[Problem to work on]
A complete and exact copy of the data below is the task.

________________________

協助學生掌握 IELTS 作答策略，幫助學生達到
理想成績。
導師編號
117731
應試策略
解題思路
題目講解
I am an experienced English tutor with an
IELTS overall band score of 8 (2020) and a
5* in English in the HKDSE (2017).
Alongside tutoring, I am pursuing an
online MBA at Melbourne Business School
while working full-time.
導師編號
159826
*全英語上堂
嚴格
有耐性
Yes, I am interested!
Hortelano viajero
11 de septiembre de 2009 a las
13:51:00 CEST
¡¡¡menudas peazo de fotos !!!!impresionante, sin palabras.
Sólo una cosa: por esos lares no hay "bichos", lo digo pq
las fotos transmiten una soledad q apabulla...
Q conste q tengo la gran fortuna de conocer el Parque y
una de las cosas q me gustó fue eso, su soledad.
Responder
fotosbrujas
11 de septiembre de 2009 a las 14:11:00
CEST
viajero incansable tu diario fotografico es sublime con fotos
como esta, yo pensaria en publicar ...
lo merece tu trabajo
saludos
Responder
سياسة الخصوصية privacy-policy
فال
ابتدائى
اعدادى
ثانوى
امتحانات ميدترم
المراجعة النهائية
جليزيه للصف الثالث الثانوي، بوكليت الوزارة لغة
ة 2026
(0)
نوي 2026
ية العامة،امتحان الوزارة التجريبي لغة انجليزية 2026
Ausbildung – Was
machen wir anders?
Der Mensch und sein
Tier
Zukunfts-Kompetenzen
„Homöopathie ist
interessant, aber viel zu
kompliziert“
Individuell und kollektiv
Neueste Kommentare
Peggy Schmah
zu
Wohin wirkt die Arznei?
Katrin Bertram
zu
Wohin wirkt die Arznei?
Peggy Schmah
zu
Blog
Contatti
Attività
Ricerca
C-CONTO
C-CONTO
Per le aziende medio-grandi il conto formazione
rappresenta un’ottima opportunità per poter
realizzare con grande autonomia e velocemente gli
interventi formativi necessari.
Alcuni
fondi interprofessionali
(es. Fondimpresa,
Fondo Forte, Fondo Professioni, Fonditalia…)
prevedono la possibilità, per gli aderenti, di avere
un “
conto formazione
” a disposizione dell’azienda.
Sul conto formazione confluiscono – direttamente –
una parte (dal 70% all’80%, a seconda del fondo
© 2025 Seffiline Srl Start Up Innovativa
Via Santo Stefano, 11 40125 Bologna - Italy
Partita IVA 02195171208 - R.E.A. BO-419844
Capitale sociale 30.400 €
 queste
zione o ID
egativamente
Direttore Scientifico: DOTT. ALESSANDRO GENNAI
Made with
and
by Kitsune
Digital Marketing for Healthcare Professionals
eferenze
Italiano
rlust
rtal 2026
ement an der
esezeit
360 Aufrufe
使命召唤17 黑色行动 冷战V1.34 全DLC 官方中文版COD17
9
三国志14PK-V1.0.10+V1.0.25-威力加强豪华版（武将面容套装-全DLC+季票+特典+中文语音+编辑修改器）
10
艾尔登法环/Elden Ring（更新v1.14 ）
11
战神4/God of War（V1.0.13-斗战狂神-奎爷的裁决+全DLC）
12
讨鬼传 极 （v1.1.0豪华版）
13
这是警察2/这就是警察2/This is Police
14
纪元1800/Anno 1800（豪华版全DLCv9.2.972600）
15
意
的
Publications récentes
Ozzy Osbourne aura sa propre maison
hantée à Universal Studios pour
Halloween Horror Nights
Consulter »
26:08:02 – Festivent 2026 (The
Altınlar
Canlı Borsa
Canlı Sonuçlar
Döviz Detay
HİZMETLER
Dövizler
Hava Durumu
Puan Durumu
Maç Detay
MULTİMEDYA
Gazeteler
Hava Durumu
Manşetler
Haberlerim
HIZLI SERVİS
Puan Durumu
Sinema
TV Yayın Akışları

________________________

[Reply to the task]
協助學生掌握 IELTS 作答策略，幫助學生達到
理想成績。
導師編號
117731
應試策略
解題思路
題目講解
I am an experienced English tutor with an
IELTS overall band score of 8 (2020) and a
5* in English in the HKDSE (2017).
Alongside tutoring, I am pursuing an
online MBA at Melbourne Business School
while working full-time.
導師編號
159826
*全英語上堂
嚴格
有耐性
Yes, I am interested!
Hortelano viajero
11 de septiembre de 2009 a las
13:51:00 CEST
¡¡¡menudas peazo de fotos !!!!impresionante, sin palabras.
Sólo una cosa: por esos lares no hay "bichos", lo digo pq
las fotos transmiten una soledad q apabulla...
Q conste q tengo la gran fortuna de conocer el Parque y
una de las cosas q me gustó fue eso, su soledad.
Responder
fotosbrujas
11 de septiembre de 2009 a las 14:11:00
CEST
viajero incansable tu diario fotografico es sublime con fotos
como esta, yo pensaria en publicar ...
lo merece tu trabajo
saludos
Responder
سياسة الخصوصية privacy-policy
فال
ابتدائى
اعدادى
ثانوى
امتحانات ميدترم
المراجعة النهائية
جليزيه للصف الثالث الثانوي، بوكليت الوزارة لغة
ة 2026
(0)
نوي 2026
ية العامة،امتحان الوزارة التجريبي لغة انجليزية 2026
Ausbildung – Was
machen wir anders?
Der Mensch und sein
Tier
Zukunfts-Kompetenzen
„Homöopathie ist
interessant, aber viel zu
kompliziert“
Individuell und kollektiv
Neueste Kommentare
Peggy Schmah
zu
Wohin wirkt die Arznei?
Katrin Bertram
zu
Wohin wirkt die Arznei?
Peggy Schmah
zu
Blog
Contatti
Attività
Ricerca
C-CONTO
C-CONTO
Per le aziende medio-grandi il conto formazione
rappresenta un’ottima opportunità per poter
realizzare con grande autonomia e velocemente gli
interventi formativi necessari.
Alcuni
fondi interprofessionali
(es. Fondimpresa,
Fondo Forte, Fondo Professioni, Fonditalia…)
prevedono la possibilità, per gli aderenti, di avere
un “
conto formazione
” a disposizione dell’azienda.
Sul conto formazione confluiscono – direttamente –
una parte (dal 70% all’80%, a seconda del fondo
© 2025 Seffiline Srl Start Up Innovativa
Via Santo Stefano, 11 40125 Bologna - Italy
Partita IVA 02195171208 - R.E.A. BO-419844
Capitale sociale 30.400 €
 queste
zione o ID
egativamente
Direttore Scientifico: DOTT. ALESSANDRO GENNAI
Made with
and
by Kitsune
Digital Marketing for Healthcare Professionals
eferenze
Italiano
rlust
rtal 2026
ement an der
esezeit
360 Aufrufe
使命召唤17 黑色行动 冷战V1.34 全DLC 官方中文版COD17
9
三国志14PK-V1.0.10+V1.0.25-威力加强豪华版（武将面容套装-全DLC+季票+特典+中文语音+编辑修改器）
10
艾尔登法环/Elden Ring（更新v1.14 ）
11
战神4/God of War（V1.0.13-斗战狂神-奎爷的裁决+全DLC）
12
讨鬼传 极 （v1.1.0豪华版）
13
这是警察2/这就是警察2/This is Police
14
纪元1800/Anno 1800（豪华版全DLCv9.2.972600）
15
意
的
Publications récentes
Ozzy Osbourne aura sa propre maison
hantée à Universal Studios pour
Halloween Horror Nights
Consulter »
26:08:02 – Festivent 2026 (The
Altınlar
Canlı Borsa
Canlı Sonuçlar
Döviz Detay
HİZMETLER
Dövizler
Hava Durumu
Puan Durumu
Maç Detay
MULTİMEDYA
Gazeteler
Hava Durumu
Manşetler
Haberlerim
HIZLI SERVİS
Puan Durumu
Sinema
TV Yayın Akışları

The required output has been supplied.